Esse debate ganhou força com o trabalho da Comissão Nacional da Verdade (CNV), que investigou entre 2012 e 2014 as violações de direitos humanos cometidas pelo regime. A comissão ajudou a revelar histórias de perseguição, tortura e resistência, trazendo à tona a urgência de reconhecer e compreender esse passado para que não se repita.

Aproveitando esse contexto, a equipe do Jornal O Popular conversou com os araucarienses Rivadal Padilha e Henrique Rodolfo Theobald, que viveram na pele a repressão do regime e nos trazem relatos das suas experiências.

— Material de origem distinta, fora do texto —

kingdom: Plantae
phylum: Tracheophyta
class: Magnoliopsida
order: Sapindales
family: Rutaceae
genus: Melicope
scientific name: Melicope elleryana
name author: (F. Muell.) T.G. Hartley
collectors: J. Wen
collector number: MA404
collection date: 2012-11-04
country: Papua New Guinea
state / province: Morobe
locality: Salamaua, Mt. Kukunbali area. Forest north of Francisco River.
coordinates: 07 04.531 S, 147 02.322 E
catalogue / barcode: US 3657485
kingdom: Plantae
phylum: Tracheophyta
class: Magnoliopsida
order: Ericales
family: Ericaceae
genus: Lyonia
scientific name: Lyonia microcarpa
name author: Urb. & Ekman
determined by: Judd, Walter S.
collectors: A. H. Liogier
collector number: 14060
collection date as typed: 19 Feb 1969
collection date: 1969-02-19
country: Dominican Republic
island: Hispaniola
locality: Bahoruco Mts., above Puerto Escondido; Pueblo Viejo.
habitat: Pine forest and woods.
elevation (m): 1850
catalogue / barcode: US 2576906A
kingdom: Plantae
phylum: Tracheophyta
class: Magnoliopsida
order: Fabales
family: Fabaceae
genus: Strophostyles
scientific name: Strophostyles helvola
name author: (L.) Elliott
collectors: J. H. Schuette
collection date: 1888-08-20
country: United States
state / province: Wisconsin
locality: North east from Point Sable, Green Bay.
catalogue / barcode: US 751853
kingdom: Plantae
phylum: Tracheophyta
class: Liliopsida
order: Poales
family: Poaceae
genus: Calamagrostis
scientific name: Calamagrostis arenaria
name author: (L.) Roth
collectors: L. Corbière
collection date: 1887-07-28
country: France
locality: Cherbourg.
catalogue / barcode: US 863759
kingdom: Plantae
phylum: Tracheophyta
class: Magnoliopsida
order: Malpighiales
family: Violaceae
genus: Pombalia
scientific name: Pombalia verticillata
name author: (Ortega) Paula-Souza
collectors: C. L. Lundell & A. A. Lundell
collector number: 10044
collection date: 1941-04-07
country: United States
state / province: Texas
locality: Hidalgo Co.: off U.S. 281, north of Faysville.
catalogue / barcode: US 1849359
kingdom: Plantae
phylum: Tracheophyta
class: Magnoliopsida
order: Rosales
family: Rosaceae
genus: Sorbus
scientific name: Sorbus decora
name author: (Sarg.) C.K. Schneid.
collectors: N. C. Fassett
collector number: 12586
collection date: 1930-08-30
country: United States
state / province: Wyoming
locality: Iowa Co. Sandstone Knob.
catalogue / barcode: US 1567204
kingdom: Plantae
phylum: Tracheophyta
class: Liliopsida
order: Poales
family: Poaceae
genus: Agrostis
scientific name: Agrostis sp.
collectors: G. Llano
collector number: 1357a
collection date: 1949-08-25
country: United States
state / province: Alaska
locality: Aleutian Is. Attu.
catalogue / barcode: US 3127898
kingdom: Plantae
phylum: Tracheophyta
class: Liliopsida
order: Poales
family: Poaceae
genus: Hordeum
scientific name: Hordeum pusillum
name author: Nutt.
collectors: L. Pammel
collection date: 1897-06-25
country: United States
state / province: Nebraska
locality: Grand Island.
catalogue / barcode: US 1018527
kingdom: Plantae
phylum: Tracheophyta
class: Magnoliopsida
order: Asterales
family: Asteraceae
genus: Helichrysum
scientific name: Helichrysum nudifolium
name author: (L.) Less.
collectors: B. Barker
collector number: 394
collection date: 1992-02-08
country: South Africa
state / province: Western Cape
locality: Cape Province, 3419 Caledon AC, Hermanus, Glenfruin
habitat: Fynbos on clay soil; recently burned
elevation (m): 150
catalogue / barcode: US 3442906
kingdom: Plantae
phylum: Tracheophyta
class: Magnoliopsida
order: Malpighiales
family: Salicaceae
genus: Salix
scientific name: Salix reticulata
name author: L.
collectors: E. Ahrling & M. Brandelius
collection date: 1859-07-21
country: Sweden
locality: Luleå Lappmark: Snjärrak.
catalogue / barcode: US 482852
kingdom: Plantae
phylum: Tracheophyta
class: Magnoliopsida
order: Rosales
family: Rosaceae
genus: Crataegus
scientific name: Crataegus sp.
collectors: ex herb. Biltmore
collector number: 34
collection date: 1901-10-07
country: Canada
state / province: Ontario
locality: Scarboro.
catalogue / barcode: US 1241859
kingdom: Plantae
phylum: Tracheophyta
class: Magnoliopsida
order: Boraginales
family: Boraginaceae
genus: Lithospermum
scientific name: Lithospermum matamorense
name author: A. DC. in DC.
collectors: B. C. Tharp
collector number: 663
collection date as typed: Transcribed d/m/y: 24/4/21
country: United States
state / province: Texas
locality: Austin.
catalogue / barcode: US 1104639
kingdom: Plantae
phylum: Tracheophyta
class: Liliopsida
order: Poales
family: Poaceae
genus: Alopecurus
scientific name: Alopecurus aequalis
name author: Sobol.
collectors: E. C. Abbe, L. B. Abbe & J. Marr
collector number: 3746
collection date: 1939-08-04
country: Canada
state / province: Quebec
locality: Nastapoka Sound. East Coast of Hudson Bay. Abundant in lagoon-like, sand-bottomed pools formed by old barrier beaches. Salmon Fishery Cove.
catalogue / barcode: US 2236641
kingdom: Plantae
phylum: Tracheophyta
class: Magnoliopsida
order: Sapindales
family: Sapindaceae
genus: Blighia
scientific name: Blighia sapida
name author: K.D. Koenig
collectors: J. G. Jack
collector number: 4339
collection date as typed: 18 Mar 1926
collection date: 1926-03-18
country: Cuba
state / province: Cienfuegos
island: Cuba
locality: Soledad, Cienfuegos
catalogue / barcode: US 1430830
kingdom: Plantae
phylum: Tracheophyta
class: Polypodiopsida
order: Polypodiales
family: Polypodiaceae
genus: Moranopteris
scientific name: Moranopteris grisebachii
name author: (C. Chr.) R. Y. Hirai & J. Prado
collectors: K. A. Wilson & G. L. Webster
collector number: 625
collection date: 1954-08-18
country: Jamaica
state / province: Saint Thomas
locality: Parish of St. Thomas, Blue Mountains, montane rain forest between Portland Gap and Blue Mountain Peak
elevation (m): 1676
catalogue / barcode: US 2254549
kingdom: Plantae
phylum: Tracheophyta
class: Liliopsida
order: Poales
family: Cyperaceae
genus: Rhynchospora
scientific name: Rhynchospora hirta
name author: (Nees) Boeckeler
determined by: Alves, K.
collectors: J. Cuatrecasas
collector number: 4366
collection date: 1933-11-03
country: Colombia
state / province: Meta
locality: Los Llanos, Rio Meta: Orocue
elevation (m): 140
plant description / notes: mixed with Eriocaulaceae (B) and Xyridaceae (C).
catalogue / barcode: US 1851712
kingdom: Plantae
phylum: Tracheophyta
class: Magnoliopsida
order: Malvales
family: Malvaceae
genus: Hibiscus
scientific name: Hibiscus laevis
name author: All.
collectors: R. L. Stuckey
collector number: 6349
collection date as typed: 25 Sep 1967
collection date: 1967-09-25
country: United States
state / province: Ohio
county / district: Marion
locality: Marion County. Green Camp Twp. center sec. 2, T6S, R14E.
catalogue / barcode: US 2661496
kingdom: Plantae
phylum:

Rivadal possui um histórico extenso de atuação estudantil, política, sindical, movimentos sociais e no Partido dos Trabalhadores. “Em 1972 fiz parte da UPES – União Paranaense dos Estudantes Secundários, e após a morte de meu pai em 1977, sem herança e renda fixa, saí de Faxinalzinho, hoje Nova Altamira, isso em junho de 1978, e vim para Curitiba, onde trabalhei na Ceasa como vendedor e entregador. No dia 20/07/1978, em Curitiba, fiz meu primeiro título de eleitor”, recorda.

No dia 12 de janeiro de 1984, na Boca Maldita, em Curitiba, Rivadal participou do primeiro comício pelas eleições diretas no Brasil. Em março de 1984, começou a fazer cursos na área de mecânica no SENAI da Cidade Industrial de Curitiba. Depois de participar de comissões de negociações representando o setor onde trabalhava, nos acordos coletivos petroquímicos/Ultrafertil, em 17 de maio participou da formação da Associação Profissional dos Trabalhadores da Indústria Petroquímica de Araucária no Paraná.

“No dia 21 de maio de 1985 fui eleito dirigente sindical do Sindicato dos Petroquímicos do Paraná (Sindiquímica – PR). Em agosto de 1986, como trabalhador e dirigente sindical, participei da primeira greve dos trabalhadores petroquímicos da Ultrafertil, e como punição, a empresa suspendeu o meu salário e o meu contrato de trabalho para apuração de falta grave por participar do movimento paredista da categoria”, segue o relato.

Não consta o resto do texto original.